◆ **Task objective**
Find each line in the rows below that contains the string "Avrupa", and copy every such line.

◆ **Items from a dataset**
====

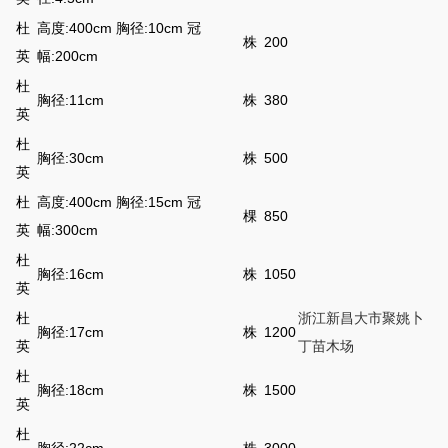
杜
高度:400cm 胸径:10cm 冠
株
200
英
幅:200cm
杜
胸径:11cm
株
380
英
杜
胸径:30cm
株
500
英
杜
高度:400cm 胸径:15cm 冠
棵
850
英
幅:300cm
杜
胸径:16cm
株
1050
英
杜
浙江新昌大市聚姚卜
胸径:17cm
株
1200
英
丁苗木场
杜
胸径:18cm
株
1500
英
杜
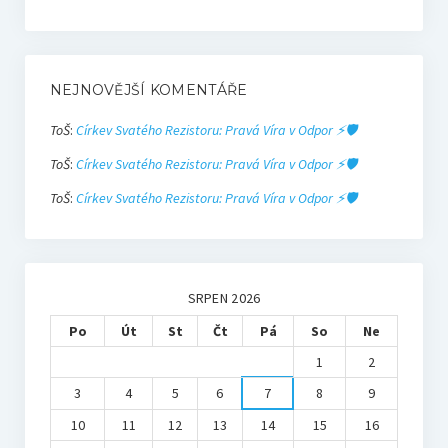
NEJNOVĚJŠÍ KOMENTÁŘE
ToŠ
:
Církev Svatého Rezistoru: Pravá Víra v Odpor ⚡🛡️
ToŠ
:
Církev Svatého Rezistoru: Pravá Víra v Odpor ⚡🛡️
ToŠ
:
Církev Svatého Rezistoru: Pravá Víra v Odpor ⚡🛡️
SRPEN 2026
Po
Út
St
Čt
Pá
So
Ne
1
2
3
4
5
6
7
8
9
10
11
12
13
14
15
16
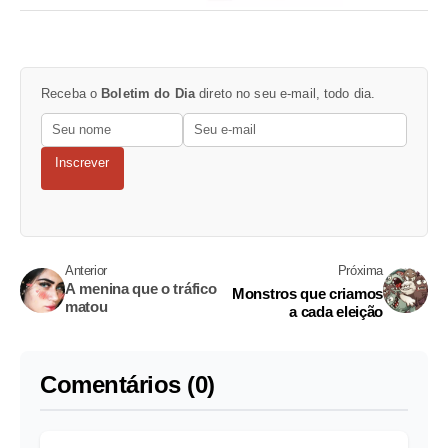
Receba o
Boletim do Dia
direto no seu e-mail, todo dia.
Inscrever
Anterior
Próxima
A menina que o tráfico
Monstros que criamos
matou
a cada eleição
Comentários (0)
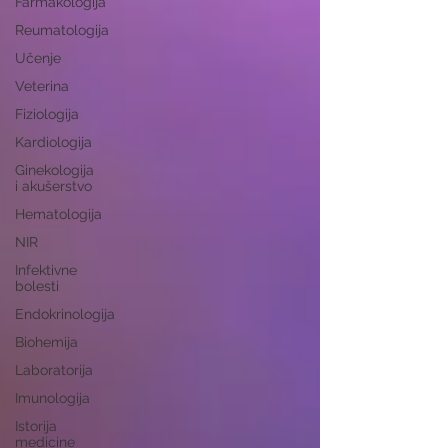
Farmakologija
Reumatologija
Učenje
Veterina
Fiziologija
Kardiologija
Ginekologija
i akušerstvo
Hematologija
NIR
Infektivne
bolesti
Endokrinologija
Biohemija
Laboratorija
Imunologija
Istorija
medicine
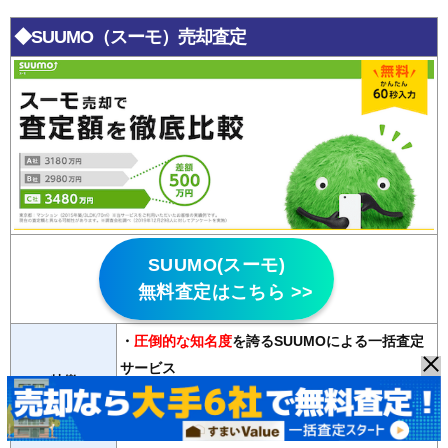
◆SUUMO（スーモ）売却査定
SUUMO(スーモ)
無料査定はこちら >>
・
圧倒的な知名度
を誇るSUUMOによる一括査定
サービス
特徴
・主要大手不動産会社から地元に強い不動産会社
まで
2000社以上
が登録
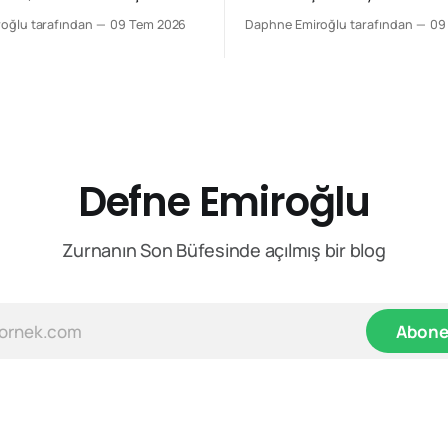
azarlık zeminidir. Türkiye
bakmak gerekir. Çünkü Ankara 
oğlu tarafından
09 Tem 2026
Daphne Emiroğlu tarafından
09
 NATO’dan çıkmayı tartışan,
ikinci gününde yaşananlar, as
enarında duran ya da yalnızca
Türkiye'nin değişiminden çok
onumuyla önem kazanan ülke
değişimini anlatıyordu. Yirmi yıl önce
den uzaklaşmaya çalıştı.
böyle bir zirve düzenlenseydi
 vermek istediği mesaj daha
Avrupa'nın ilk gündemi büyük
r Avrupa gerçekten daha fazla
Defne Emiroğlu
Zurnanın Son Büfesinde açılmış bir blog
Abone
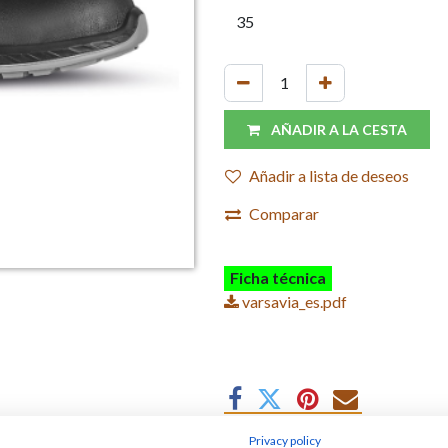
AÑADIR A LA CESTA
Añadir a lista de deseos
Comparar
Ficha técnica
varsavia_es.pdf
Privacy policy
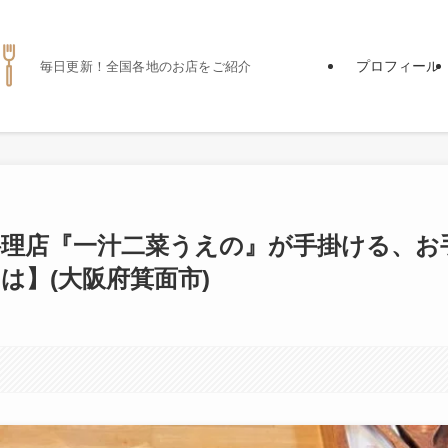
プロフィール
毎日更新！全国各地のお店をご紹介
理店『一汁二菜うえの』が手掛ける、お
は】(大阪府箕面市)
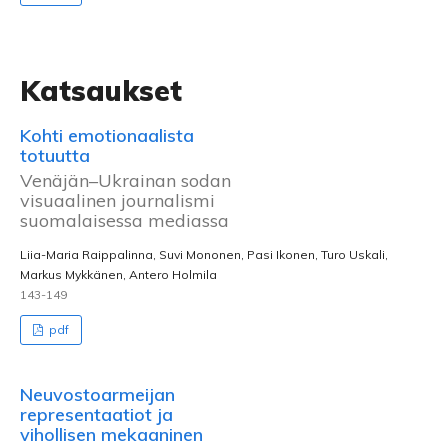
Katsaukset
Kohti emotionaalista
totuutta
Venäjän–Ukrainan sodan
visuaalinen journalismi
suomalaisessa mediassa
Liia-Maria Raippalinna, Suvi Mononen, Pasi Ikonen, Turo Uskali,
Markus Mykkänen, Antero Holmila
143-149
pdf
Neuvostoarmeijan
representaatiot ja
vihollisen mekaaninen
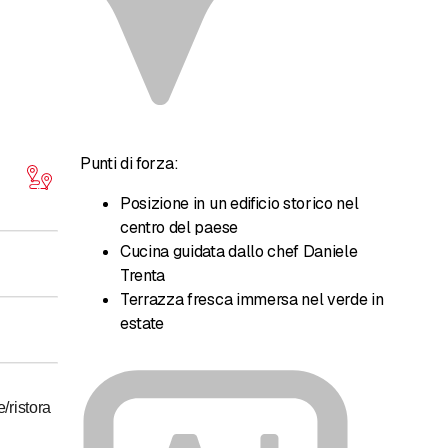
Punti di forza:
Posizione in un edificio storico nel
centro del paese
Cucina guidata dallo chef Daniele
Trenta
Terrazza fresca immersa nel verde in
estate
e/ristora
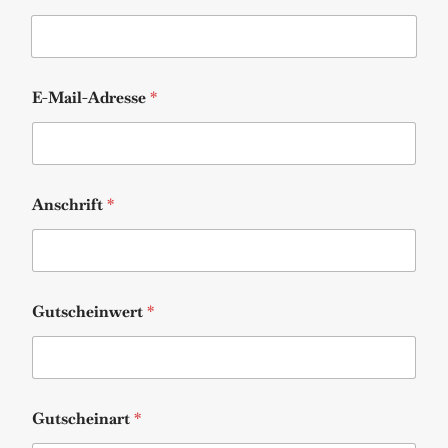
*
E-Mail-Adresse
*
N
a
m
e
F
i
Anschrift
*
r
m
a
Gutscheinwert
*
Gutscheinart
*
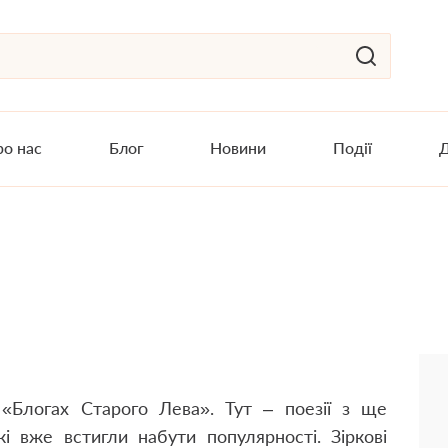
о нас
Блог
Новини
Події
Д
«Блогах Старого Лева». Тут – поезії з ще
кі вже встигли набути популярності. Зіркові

====

◆ **Response for this exercise**
Avrupa'nın ilk gündemi büyük
r Avrupa gerçekten daha fazla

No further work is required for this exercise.